Oulala... tu as tout faut

Mail est une application que l'on trouve que sur Mac osX ou sur IOS ( iphone et ipad) c'est un client de messagerie qui permet d'utiliser des adresse mail de tout type.

icloud est un service de apple ... l'interface via un navigateur web ( donc sur n'importe quel odrdi et système d'exploitation) est un service de webmail

Et donc comme Gmail tu ne peux que utiliser Gmail sur un compte Gmail et icloud sur un compe icoud. certes tu as la possibilité d'un compte me.com ou mac.com car c'est le meêm service de messagerie qui à changé de nom ( tout simplement) 

Donc sur icloud TU ne peux pas utiliser un compte Gmail... sauf si tu rediriges depuis Gmail res message sur icloud.

Faut pas tout mélanger....

icloud fait du service apple, gmail du gmail, orange du orange ... ce sont des services de messagerie ( webmail)
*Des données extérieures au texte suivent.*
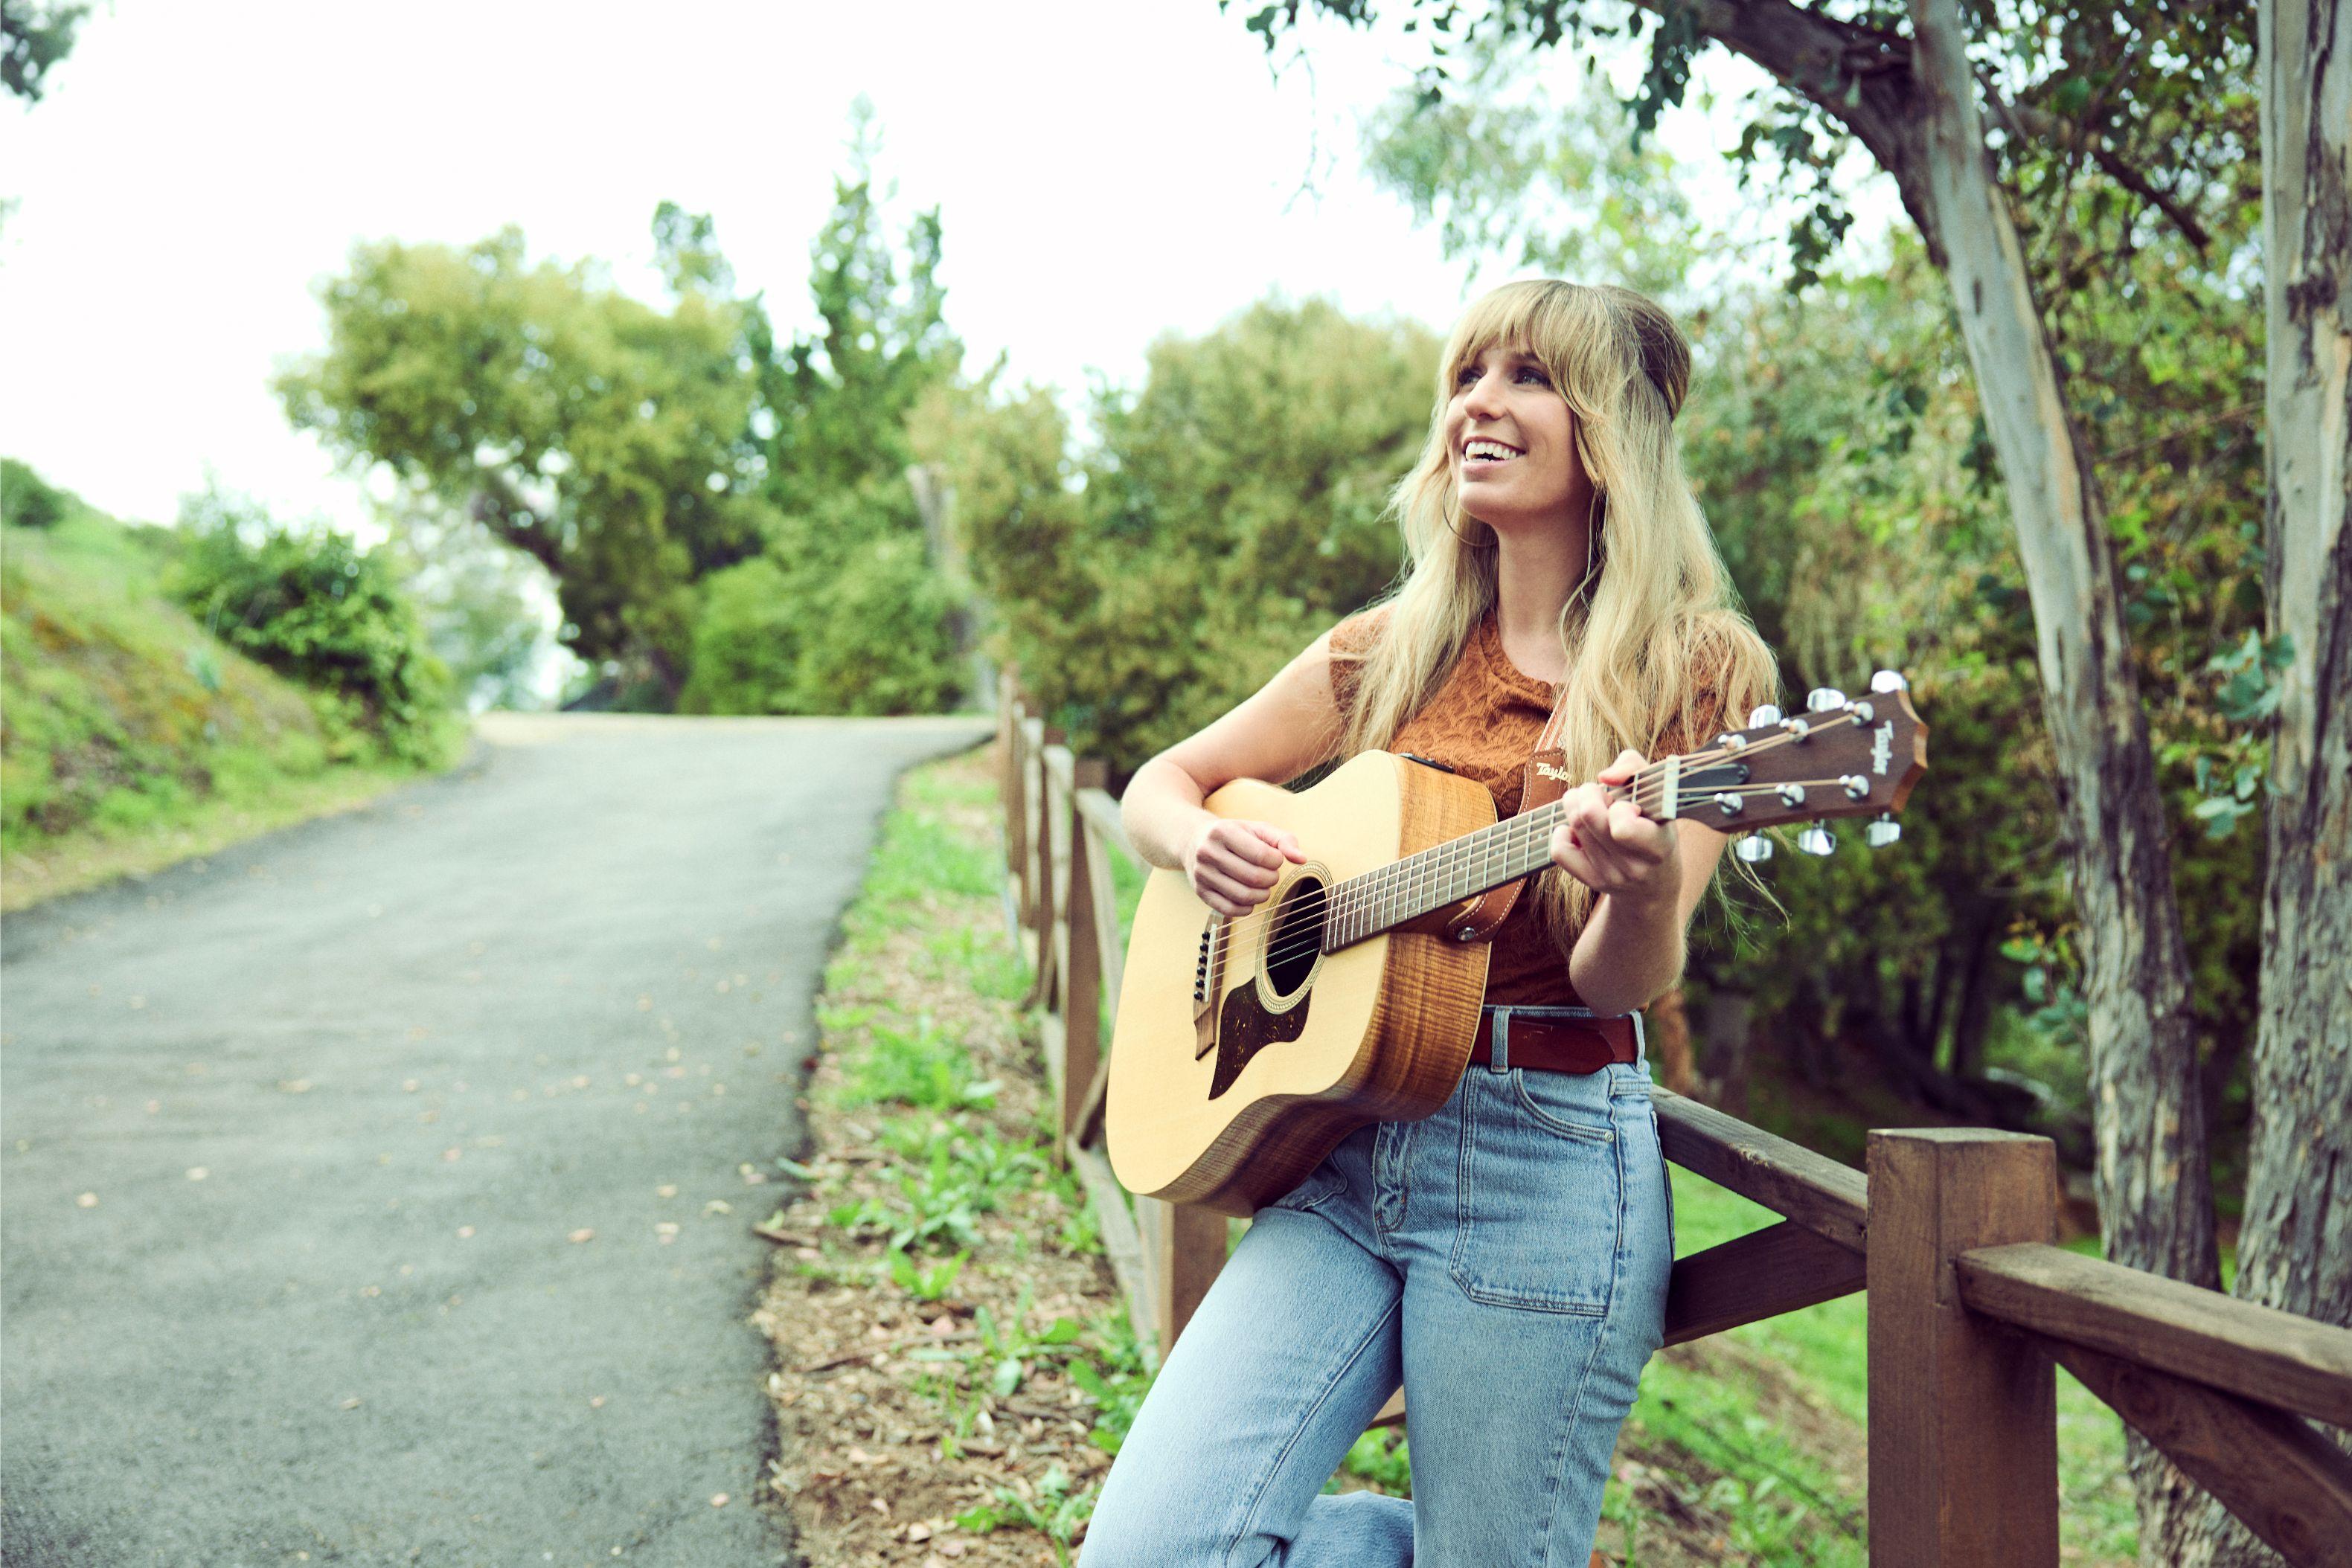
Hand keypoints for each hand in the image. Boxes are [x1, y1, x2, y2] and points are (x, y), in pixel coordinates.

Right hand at [1185, 817, 1303, 917]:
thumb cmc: (1233, 835)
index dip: (1277, 861)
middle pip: (1254, 877)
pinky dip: (1247, 908)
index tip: (1275, 859)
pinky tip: (1250, 897)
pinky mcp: (1200, 892)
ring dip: (1262, 894)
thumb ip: (1283, 840)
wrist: (1194, 840)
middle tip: (1271, 874)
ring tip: (1263, 886)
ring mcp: (1201, 874)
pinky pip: (1230, 909)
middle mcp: (1208, 852)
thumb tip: (1301, 859)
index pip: (1261, 855)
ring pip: (1243, 896)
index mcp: (1222, 832)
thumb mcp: (1257, 829)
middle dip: (1271, 879)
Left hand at [1548, 749, 1680, 909]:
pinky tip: (1580, 831)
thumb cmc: (1656, 826)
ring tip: (1593, 807)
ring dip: (1576, 804)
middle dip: (1589, 792)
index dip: (1619, 806)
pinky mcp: (1591, 881)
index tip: (1630, 804)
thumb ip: (1634, 767)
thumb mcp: (1658, 795)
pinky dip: (1563, 832)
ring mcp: (1611, 876)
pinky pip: (1559, 850)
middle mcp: (1634, 866)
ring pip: (1574, 825)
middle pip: (1588, 815)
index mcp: (1658, 845)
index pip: (1622, 828)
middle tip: (1602, 795)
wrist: (1654, 883)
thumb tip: (1604, 776)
Mail est une application qui ne fait rien d'autre que de la messsagerie de tout type... tu peux très bien utiliser mail et ne pas avoir de compte icloud.... mail c'est comme outlook, thunderbird....  icloud c'est comme gmail et donc comprend bien que le webmail c'est un service par un prestataire donc il ne fait que la messagerie de son service.


----------



## pascalformac (9 Juillet 2013)

c'est à nuancer 

*on peut integrer des données de comptes google dans icloud
icloud etant ici un simple nuage synchronisant des données
mais c'est pas toujours  fluide ou réclame des prises de tête de réglages

*Mail c'est que OSX , passer par un logiciel de messagerie windows
( et je te conseille de mettre en IMAP  comme ca tu retrouves tout, synchrone, sur tous tes appareils et tous ordis et tous OS ou iOS)

* gmail peut gerer d'autres comptes  non gmail en pop( en reception et envoi avec l'adresse du compte non gmail)
c'est assez pratique si on a divers comptes secondaires annexes ( du genre pour newsletter, shopping, forums etc )  ca permet de regrouper  et aussi de limiter les reglages d'une masse de comptes au sein d'un logiciel
en plus le filtre anti spam gmail est très efficace
(il exclut des spams de mes comptes secondaires , pas vus comme tels par l'anti spam de l'autre service)


----------